Re: the pigs. "I don't keep pigs personally". This was in response to the question "Do you keep pigs there where you live?". Because agriculture is such a vital part of most people's lives people ask me a lot of questions about the farms in the U.S. I try to explain that there are relatively few farmers and even the people who have gardens buy most of their food at stores.

I'm looking forward to coming home and am excited that it's less than 2 weeks away now. I've really enjoyed my time here but it will be so RELAXING to not be an anamoly. In general, I feel I'm pretty good-natured about answering questions and people are by in large very friendly but gosh it can get tiring being this different-looking, foreign person. I am reminded that I would not care to be famous. I also have a glimpse of how terrible it must be to be part of a stigmatized population whose 'difference' (such as skin color, physical, or even mental disability) is easily spotted. The attention I get walking down the street, in a car, in a store is positive but it's easy to be tired and frustrated by it. I can only imagine what it must feel like to get that kind of negative attention. But I have to admit that just when I feel as if I can not meet yet another new person and answer the same questions, I find myself in conversation with an interesting person who has a really different perspective on what's happening here in Kenya or who asks me some unusual questions that bear thinking about.

Today at the Red Cross we went to deliver a body of a boy who had died at a camp in Nakuru to his family's home here in Nyeri. The boy died of spinal tuberculosis in the camp. His immediate family was also at the camp and today all of them returned home with the body to bury it on extended family land. He was 17. It was very sad. True to Kenyan tradition though, before 12! Red Cross staff were allowed to leave after delivering the body and staying for a short speech and prayer we were served tea and lunch. The lunch was an enormous plate of field corn, beans (githeri) and potatoes AND THEN (just when we thought we were done) rice and carrots. Those who didn't take rice and carrots were yelled at by the shosho (grandmother).

Have I mentioned how beautiful it is here and how much I will miss these wonderful people?

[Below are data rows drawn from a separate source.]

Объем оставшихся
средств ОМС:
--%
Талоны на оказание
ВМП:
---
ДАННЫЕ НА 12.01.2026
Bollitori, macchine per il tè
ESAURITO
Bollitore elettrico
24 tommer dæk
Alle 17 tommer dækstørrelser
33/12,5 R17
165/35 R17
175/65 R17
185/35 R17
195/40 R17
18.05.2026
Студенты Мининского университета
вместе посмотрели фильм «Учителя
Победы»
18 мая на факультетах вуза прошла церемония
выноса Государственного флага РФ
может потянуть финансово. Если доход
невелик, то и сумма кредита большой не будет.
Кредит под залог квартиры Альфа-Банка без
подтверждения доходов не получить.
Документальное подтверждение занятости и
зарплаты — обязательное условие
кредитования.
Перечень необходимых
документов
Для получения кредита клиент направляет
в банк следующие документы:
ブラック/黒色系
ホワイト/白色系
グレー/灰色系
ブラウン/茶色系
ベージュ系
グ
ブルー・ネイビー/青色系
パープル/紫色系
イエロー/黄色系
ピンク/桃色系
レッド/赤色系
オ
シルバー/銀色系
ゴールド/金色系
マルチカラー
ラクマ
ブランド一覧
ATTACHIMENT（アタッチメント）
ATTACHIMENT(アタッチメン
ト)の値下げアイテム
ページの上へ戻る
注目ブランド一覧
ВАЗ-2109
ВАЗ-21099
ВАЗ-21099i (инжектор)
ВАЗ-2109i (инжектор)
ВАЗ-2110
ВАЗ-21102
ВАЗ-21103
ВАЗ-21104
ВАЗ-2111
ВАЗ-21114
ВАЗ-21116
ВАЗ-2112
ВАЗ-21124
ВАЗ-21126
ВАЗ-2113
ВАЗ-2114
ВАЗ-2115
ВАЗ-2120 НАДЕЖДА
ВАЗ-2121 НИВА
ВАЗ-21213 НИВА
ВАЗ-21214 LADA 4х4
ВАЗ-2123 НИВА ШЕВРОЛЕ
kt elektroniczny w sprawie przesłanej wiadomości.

Oh- one more story. My aunt (who lived in Kenya 30 years ago) told me a story some years ago about how she came in to the hospital to teach a class and was late and started to rush off to the class only to be reprimanded for not shaking everyone's hand. It's happened to me too-- now matter if there are 17 people in a room, it is expected that you greet each one with a handshake and a "How are you?". Relationships are way more important than being on time.

1 comment:

stan said...

How to catch wild pigs...

There was a professor at a large college that had some exchange students in the class. One day one young man (exchange student) asked a strange question. He asked, “Do you know how to catch wild pigs?"

The professor thought it was a joke and asked for the punch line. The young man said this was no joke. “You catch wild pigs by finding a suitable place in the woods and putting corn on the ground. The pigs find it and begin to come everyday to eat the free corn. When they are used to coming every day, you put a fence down one side of the place where they are used to coming. When they get used to the fence, they begin to eat the corn again and you put up another side of the fence. They get used to that and start to eat again. You continue until you have all four sides of the fence up with a gate in the last side. The pigs, used to the free corn, start to come through the gate to eat, you close the gate on them and catch the whole herd.

The wild pigs have lost their freedom, they run around and around inside the fence, but they are caught. Soon they go back to eating the free corn. They are so used to it that they have forgotten how to forage in the woods for themselves, so they accept their captivity.